Kadıköye geldiğimizde hepimizin belki de buluşma noktası bu heykeldir. Arkadaşlarımıza, ailemize bir adres tarif ederken bu heykeli baz alarak tarif ederiz. Peki ya hiç tarihini merak ettiniz mi?
Bu heykel yaklaşık 150 yaşında ve Kadıköy’ün sembolü haline gelmiş. Bu heykel ne yağmurlarr, ne karlar, ne güzel günler, ne tarihi anlara şahitlik etmiş.
Heykel, Fransız gücünü Almanlara kanıtlamak için, 1864’de Paris’te heykeltraş İzidor Bonhevr tarafından yapılmıştır. Almanlar Fransız’ları yenince boğa heykeli 1871’de Almanya’ya getirilmiştir.
Alman Kralı II. Wilhelm’in İstanbul’u ziyareti sırasında II. Abdülhamit’e hediye edilmiştir. Daha sonra ise, bu heykel Yıldız Sarayı’nın bahçesine konulmuştur çünkü o yıllarda heykeller şimdiden farksız olarak dekor maksadı ile kullanılmaktaydı.
Yıldız Sarayı’ndan sonra, Bilezikçi Çiftliği, Gazi Ahmet Muhtar Paşa Köşkü ve Mermer Köşk’e getirilmiştir.
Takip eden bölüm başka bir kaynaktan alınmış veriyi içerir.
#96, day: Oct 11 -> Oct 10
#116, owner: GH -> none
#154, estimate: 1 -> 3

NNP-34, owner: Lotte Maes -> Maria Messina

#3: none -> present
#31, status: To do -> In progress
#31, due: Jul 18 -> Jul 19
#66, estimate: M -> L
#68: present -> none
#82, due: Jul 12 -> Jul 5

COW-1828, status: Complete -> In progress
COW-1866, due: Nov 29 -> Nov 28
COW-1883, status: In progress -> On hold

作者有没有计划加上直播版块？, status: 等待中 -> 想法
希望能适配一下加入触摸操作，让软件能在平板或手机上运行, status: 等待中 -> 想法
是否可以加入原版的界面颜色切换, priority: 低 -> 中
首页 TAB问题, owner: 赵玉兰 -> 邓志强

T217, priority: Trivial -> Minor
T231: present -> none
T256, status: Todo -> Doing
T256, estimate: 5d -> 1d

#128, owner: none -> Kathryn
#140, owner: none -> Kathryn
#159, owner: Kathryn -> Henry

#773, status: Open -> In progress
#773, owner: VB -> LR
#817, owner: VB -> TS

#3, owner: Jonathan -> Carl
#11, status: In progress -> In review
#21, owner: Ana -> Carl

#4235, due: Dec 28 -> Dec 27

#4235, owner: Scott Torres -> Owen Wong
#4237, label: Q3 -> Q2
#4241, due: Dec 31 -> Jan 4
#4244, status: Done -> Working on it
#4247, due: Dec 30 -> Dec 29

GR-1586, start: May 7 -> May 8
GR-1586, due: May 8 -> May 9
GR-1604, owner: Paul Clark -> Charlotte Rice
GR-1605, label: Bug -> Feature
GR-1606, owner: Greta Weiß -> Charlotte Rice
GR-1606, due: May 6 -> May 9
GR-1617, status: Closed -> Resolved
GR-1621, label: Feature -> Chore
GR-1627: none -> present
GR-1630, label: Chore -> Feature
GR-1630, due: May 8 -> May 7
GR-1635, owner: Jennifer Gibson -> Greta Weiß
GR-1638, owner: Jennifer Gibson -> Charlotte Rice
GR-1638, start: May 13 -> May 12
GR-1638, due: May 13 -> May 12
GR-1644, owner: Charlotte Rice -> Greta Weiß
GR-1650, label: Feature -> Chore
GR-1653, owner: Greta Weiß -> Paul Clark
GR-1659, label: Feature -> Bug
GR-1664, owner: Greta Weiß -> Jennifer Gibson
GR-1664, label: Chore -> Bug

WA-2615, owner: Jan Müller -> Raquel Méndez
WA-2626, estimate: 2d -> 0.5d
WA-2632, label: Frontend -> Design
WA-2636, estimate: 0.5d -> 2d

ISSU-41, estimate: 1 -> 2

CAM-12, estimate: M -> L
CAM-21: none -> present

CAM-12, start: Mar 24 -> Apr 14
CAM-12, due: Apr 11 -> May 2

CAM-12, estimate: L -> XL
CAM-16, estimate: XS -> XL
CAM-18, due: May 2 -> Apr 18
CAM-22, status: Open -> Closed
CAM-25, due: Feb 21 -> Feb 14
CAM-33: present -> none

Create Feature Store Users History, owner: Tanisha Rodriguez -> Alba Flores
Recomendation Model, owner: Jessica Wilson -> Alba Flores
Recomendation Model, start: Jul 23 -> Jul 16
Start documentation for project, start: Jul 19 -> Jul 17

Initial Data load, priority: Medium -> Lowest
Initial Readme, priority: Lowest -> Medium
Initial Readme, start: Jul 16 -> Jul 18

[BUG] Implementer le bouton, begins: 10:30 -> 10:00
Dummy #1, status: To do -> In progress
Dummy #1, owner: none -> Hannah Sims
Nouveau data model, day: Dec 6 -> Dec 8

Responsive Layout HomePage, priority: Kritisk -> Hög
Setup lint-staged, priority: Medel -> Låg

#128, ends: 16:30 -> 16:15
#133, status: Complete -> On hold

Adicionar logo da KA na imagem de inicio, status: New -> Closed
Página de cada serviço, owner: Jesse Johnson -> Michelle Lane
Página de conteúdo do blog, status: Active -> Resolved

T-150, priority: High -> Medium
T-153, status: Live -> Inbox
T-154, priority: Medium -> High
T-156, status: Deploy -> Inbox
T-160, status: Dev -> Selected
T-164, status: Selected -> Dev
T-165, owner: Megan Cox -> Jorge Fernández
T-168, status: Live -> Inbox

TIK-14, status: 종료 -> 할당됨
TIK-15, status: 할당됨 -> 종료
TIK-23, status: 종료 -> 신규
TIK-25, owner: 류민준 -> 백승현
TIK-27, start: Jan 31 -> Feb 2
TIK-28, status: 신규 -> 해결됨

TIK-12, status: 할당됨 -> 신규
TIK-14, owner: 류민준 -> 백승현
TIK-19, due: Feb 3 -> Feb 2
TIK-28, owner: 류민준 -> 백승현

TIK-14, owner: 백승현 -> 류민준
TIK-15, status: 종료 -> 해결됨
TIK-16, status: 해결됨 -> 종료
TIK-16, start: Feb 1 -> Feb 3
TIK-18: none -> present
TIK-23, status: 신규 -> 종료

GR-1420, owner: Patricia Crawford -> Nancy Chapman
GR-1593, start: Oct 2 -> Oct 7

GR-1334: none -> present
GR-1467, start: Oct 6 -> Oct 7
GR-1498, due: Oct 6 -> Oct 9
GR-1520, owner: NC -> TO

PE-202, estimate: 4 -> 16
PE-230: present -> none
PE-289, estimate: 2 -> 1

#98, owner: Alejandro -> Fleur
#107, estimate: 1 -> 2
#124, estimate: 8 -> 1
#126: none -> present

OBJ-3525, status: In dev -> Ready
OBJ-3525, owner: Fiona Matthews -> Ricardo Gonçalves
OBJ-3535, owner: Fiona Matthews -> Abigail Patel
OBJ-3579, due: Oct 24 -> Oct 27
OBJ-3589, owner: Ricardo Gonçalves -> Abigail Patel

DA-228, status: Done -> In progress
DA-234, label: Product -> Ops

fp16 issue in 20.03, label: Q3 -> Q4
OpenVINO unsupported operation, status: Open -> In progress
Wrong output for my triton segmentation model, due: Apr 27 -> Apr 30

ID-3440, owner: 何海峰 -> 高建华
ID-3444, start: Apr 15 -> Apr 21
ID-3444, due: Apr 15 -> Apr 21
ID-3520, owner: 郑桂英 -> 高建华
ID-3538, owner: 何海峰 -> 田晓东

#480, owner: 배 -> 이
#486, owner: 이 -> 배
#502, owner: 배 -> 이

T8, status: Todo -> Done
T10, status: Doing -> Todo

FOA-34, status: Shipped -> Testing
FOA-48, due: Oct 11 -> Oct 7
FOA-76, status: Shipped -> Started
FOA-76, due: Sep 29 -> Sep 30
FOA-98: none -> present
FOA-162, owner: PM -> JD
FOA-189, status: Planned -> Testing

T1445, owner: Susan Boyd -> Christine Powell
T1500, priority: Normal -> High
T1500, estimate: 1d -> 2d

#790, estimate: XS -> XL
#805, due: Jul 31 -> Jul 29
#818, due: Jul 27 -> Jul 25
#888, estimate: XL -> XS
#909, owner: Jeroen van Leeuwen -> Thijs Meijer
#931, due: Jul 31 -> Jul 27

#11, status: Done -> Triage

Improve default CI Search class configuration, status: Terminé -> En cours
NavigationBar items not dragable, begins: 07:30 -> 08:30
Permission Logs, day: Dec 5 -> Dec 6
Zaman içinde yine yer değiştirir, Lütfi Kırdar Kongre ve Sergi Sarayı’nın önüne konan Boğa, daha sonra Taksim Gezi Parkı’nda sergilenmiştir.
1987’de bugünkü yeri olan Kadıköy Altıyol’a taşınmıştır.
Kimi rivayete göre o bu yolculuğunu yaparken, İstanbul kalabalık ve beton haline dönüşmüştür. Yeşil alanların yok edilmesi, sorunların daha da artmasının bu heykel farkındadır. Sonunda Altıyol’daki, birkaç çiçeğin ekildiği ve bir tutam otun yeşerdiği çemberin içine hapsedilir. Öfkeli duruşuyla da, duyarlı insanların betonlaşmaya karşı olan tavırlarını ifade etmektedir.
Diğer bir söyleme göre ise, bu heykel Türk-Alman ittifakının bir sembolü olarak yerini korumaktadır. Çünkü 1. Dünya Savaşı esnasında, gerek sosyopolitik konum, gerekse siyasi sebepler Almanya ve Türkiye’yi bir olmaya itmiştir. Heykelin Almanlar tarafından ilişkileri geliştirmek amacı ile Osmanlı’ya hediye edilmesinden de bu heykelin bir de siyasi anlamı olduğuna ulaşabiliriz.